What happened after that? Again, it gets worse. We saw that the original of the story (in Greek) has two terms for the lover: doulos and pais, the latter only used by the centurion about “my boy.” The most important early translation of the Bible, that in Latin (the Vulgate) retains that distinction. The centurion talks about the lover as “puer meus” (Latin for “my boy / young male”), while others call him “servus” (which in Latin means slave, not servant). In that sense, the Latin translation overcorrects and must have sounded a little creepy.
Later translations, like the King James Bible, try their best to hide the distinction. Suddenly, the two words pais and doulos are conflated into servant. The farther you go from the story, the less it is about a gay lover. It’s not the “crime” of homophobia that is easy to prove, but the attempt to cover up.
Read the passage in Matthew above, with the correct terms inserted, and feel the discomfort that must have arisen in homophobes:
5 When Jesus had entered Capernaum, a centurion came to him, asking for help. 6 “Lord,” he said, “my boy(friend) lies at home paralyzed, suffering terribly.”
7 Jesus said to him, “Shall I come and heal him?”
8 The centurion replied, “Lord, I do not deserve to have you come under my roof. But just say the word, and my boy(friend) will be healed. 9 For I myself am a man under authority, with soldiers under me. I tell this one, ‘Go,’ and he goes; and that one, ‘Come,’ and he comes. I say to my slave, ‘Do this,’ and he does it.”
How does our perception of the story change if it was indeed about a gay lover? For one, the reference to a centurion isn’t necessarily about a non-Jew anymore. Jewish society didn’t accept gay couples of any form, especially not pederastic ones, and the fact this couple was not Jewish may just have been to explain why they existed as a couple in the first place.
This reading would also explain a lot of things about the story itself. First of all, it would explain why the centurion is so interested in healing this servant – his lover. Then, it also conveniently explains why Luke doesn’t want Jesus to talk with the centurion directly, maybe a scandal too big for the author of that Gospel.
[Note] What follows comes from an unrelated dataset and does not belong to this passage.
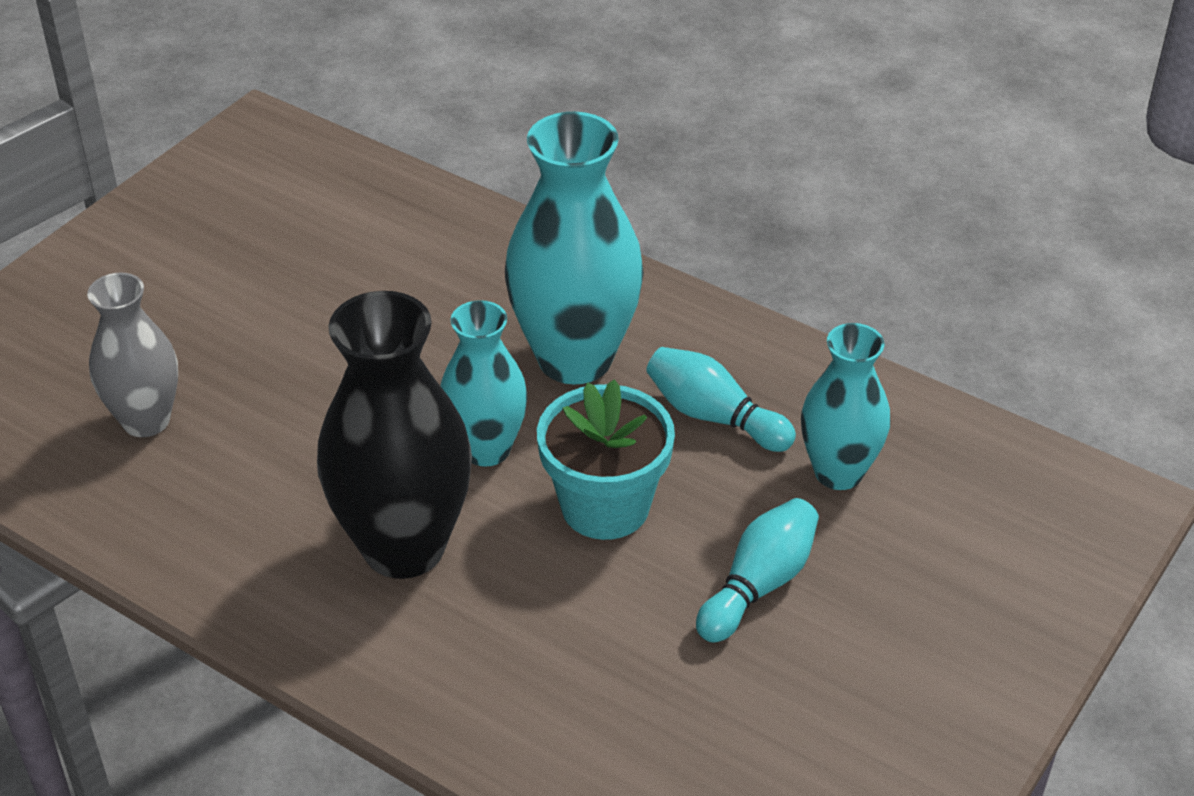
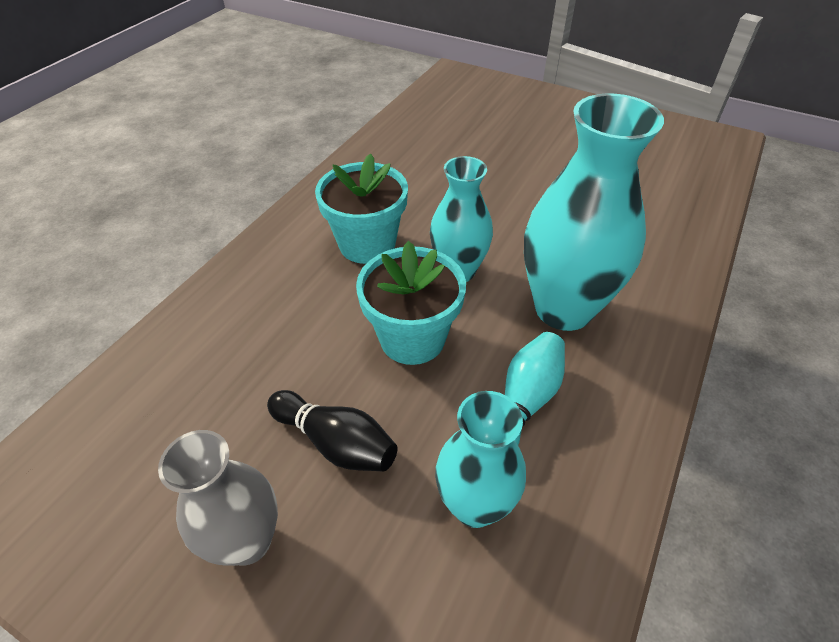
camera: 85 degrees right, 5 degrees up
(146, 420) = (454, 140): grey vase -> grey vase (247, 541)
(404, 547) = (367, 244): black vase -> turquoise flower pot
(759, 585) = (336, 442): turquoise bowling pin -> black bowling pin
Finally, this version of the story also explains why the screed against the Jews is present only in Matthew (who loves that weeping and gnashing of teeth!): it’s not about the Jews vs. the Romans, it’s about Jesus reasserting the notion that sinners can be closer to God than the righteous.
This last fact is one of the most frequently suppressed notions of the Gospels. Jesus again and again engages with sinners – or what passed as sinners at the time, e.g. lepers – and reunites them with God. On the other hand, he condemns the righteous over and over. This story of Jesus being pleased with the faith of a sinner fits into that narrative perfectly: faith trumps sin, compassion trumps sacrifice, any day for Jesus.